Data Retention

For the retention of data for security and compliance, you can set LogScale to delete old data. You can configure retention settings in the user interface based on compressed file sizes, uncompressed file sizes, and age of data. Retention deletes events in large chunks or segments. It doesn't delete individual events. The three types of retention enforced are independent. Data is deleted when any one of them marks data for deletion.

Retention is set on a repository basis; you can retain data in different repositories for different durations. Changes to these settings can be controlled on a per repository basis through the role-based access control.

To view the data storage and compression, see Cluster Statistics.

To learn how to change data retention settings, see Data Retention.

Retention Type Based On Considers Replicas Primary Use Case
Compressed Size Amount of disk space consumed by compressed data Yes Prevent file system from growing too large
Uncompressed Size Size of data before compression (internal format) No Keep at least a specified amount of input data
Age of Data Value of @timestamp field in events No Delete data older than a specified time period

Compressed Size

The compressed setting enables you to prevent the file system from growing too large. Configure the compressed settings for each repository so that the sum of all compressed sizes is less than the space available on the disk.

The compressed size calculation deletes data based on the amount of disk space consumed. It takes replicas into account until the amount on disk is below the setting. Replicas are handled by counting the copies in excess of the segment-replication settings as extra.

For example, consider a cluster of three LogScale instances with a segment-replication of three and a CompressedSize of 50 GB. The total disk usage for this repository would be 150 GB on those three devices. You can see 50 GB of compressed data. For more information about how multiple-byte numbers are represented, see LogScale Multiple-byte Units.

If the segment replication setting is then changed to two, the allowed disk usage drops to 100 GB in total on the three devices. The retention-job will then delete the oldest segments. This leaves approximately 33 GB of searchable data at first. When more data flows in through ingest, you will get back to having 50 GB of searchable compressed data in the 100 GB on disk. This data is likely distributed evenly as 33 GB on each LogScale instance in the cluster.

Uncompressed Size

The uncompressed setting is designed to delete data based on a promise to keep at least this much of the input. Original size is measured as the size stored before compression and is thus the size of the internal format, not the data that was ingested. It also includes the size of any additional fields sent along with the raw events.
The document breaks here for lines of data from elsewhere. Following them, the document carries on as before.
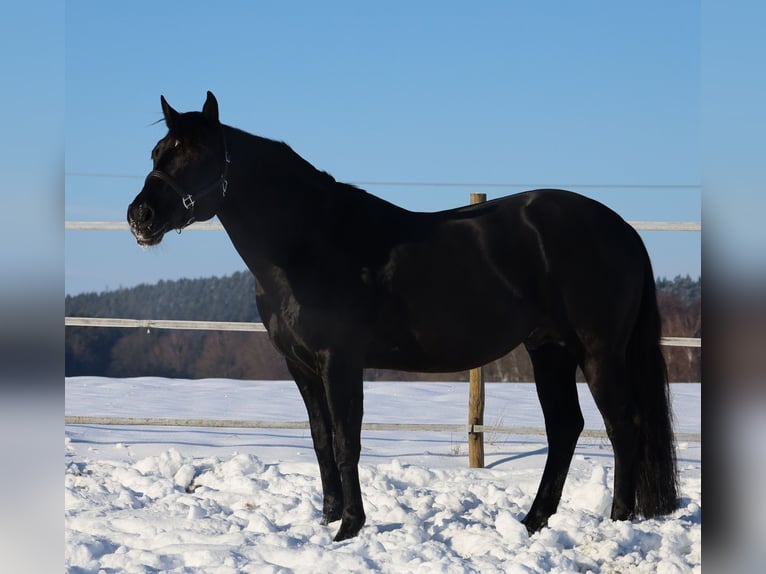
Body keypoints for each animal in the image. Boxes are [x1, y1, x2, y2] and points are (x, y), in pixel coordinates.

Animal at [128, 92, 678, 541]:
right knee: (566, 427)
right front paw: (328, 519)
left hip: (598, 352)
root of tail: (622, 228)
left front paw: (349, 527)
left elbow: (346, 440)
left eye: (195, 155)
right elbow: (321, 440)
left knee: (623, 425)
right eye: (157, 153)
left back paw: (618, 519)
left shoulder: (340, 361)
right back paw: (533, 521)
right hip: (550, 350)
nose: (140, 217)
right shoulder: (300, 365)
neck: (310, 243)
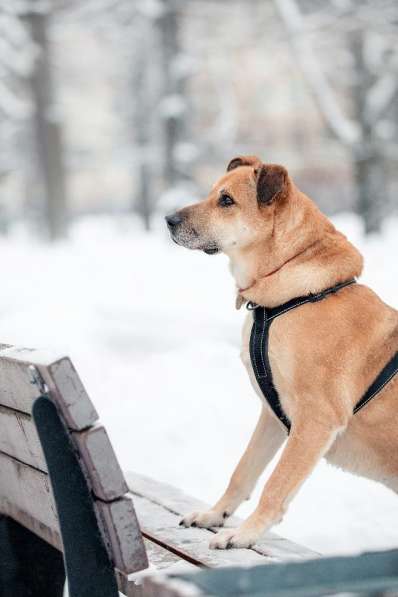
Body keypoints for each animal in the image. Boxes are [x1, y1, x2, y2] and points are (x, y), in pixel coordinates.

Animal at [165, 155, 398, 548]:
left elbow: (277, 483)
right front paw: (215, 514)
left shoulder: (316, 418)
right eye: (212, 193)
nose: (168, 220)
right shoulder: (272, 415)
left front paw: (244, 533)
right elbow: (243, 470)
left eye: (226, 200)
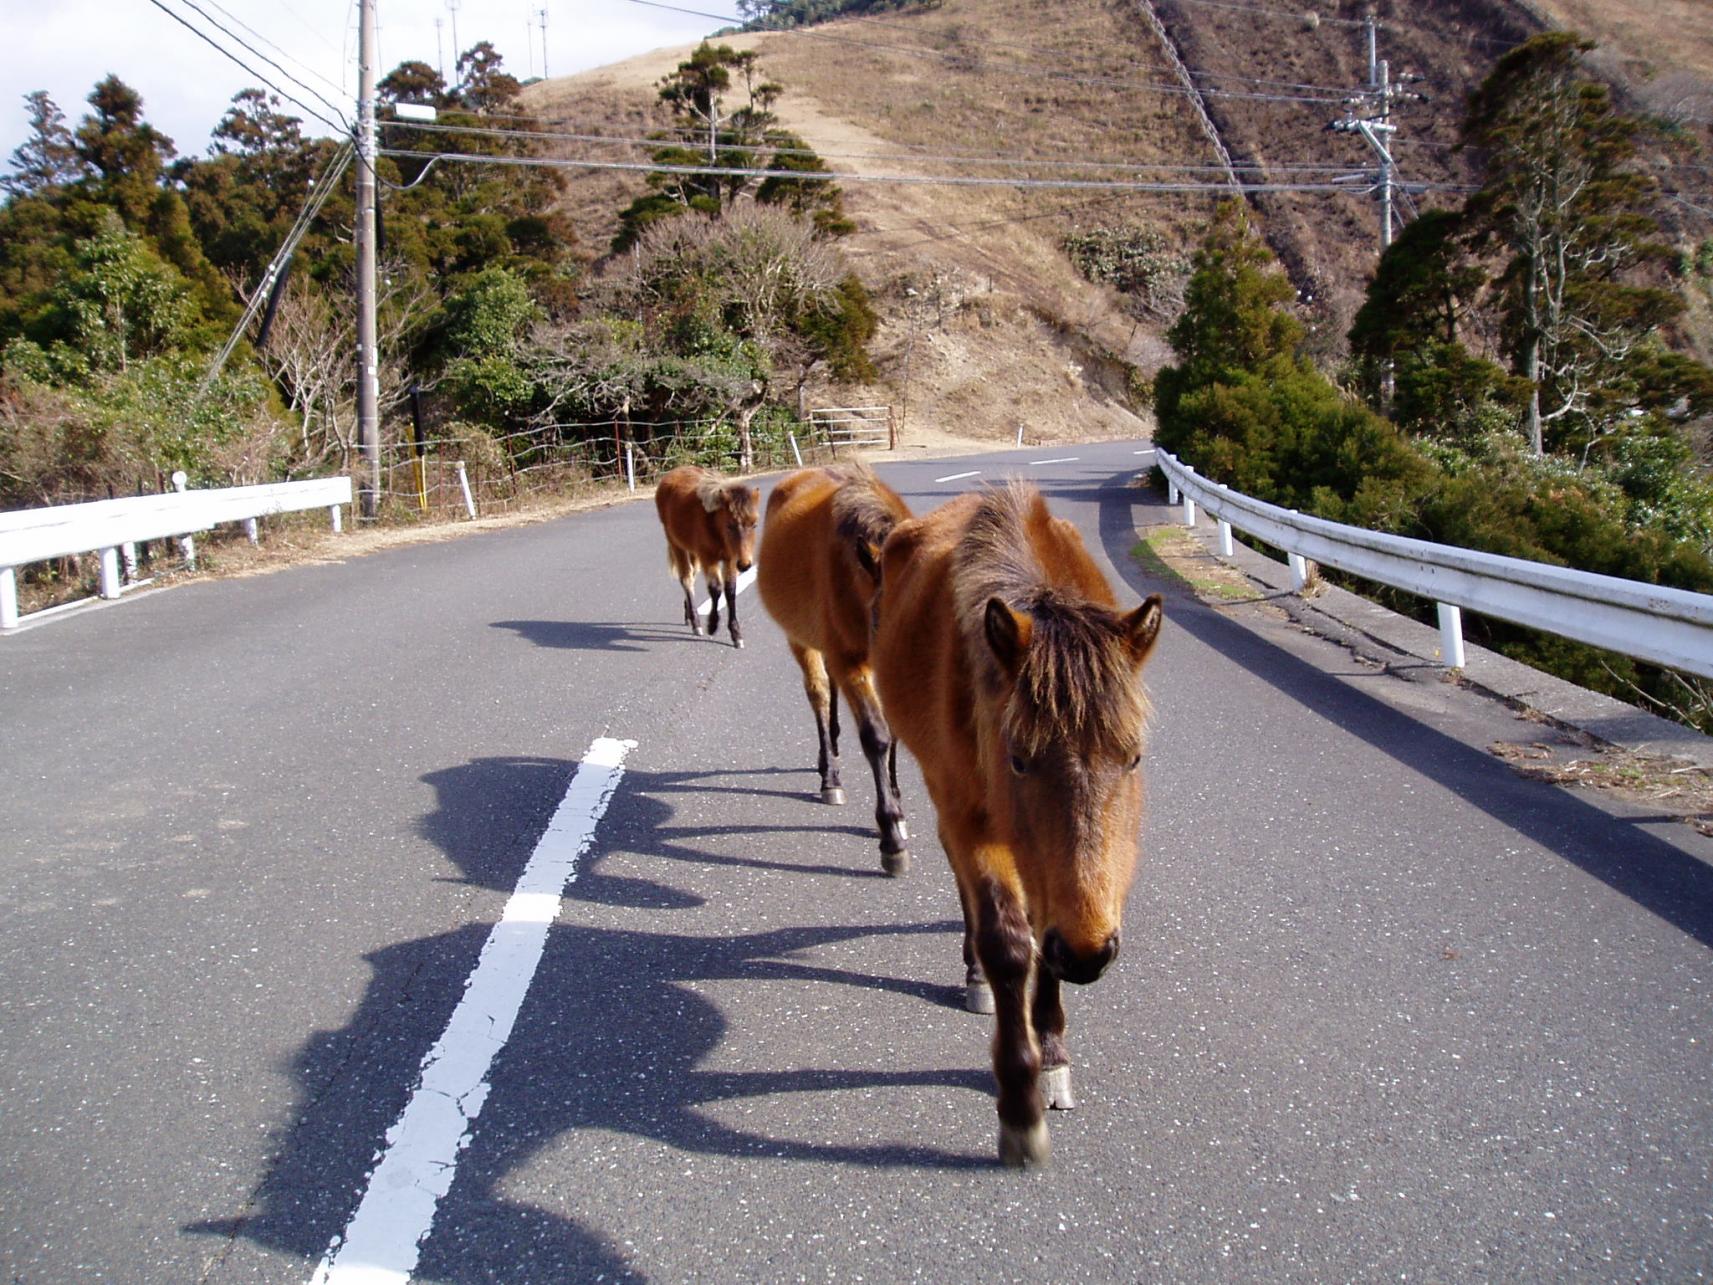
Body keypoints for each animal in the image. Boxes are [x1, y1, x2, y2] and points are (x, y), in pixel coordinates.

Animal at [654, 465, 761, 648]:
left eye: (754, 524)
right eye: (730, 525)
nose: (745, 564)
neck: (714, 527)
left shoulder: (730, 559)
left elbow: (730, 590)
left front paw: (736, 634)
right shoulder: (708, 558)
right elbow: (716, 589)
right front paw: (712, 624)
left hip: (693, 552)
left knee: (691, 576)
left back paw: (689, 615)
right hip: (676, 544)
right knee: (686, 579)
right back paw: (696, 622)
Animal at [757, 464, 913, 875]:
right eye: (882, 621)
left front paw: (898, 803)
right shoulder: (850, 659)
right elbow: (876, 735)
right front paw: (891, 836)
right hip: (800, 639)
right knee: (819, 693)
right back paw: (829, 775)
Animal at [872, 479, 1163, 1168]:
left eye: (1134, 757)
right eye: (1019, 759)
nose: (1089, 952)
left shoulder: (1053, 881)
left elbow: (1042, 940)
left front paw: (1052, 1054)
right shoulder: (974, 818)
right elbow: (1008, 945)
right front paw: (1020, 1104)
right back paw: (975, 973)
The uncompressed size retention triggers a delete when it is able to retain at least the amount specified as uncompressed limit. Uncompressed retention does not consider multiple replicas as more than one copy, as it is based on the amount of data that you see.

Age of Data

Data gets deleted when the latest event in the chunk is older than the configured retention using the value of the @timestamp field in the ingested data. To ensure that you cannot see events older than the configured limit, LogScale also restricts the time interval when searching to the interval allowed by this retention setting. Retention by age effectively hides any event that is too old, even if the chunk still has other events that are still visible. The disk space is reclaimed once the latest event is sufficiently old.

Performance Tuning for Long Retention

The defaults for LogScale are targeting retention times of data in the range of 1-6 months. If you plan to keep data for much longer you can reduce the number of files stored on disk by telling LogScale to create larger files. As retention removes old data in chunks consisting of one file at a time, this will make those chunks larger.

If your LogScale repositories expect to have a retention of more than 6 months on average, you can increase the amount of data in each file, thus reducing the total number of files in the system. Changing these settings on a LogScale cluster has effect for files created after the change and making such a change is okay at any point in time.

ini
# The default value in LogScale for installs where the average data retention is 0-6 months.
# MAX_HOURS_SEGMENT_OPEN=24

# Suggest using the default for LogScale installs where the average data retention is 6-18 months.
# MAX_HOURS_SEGMENT_OPEN=48

# Suggest using the default for LogScale installs where the average data retention is 2+ years.
# MAX_HOURS_SEGMENT_OPEN=96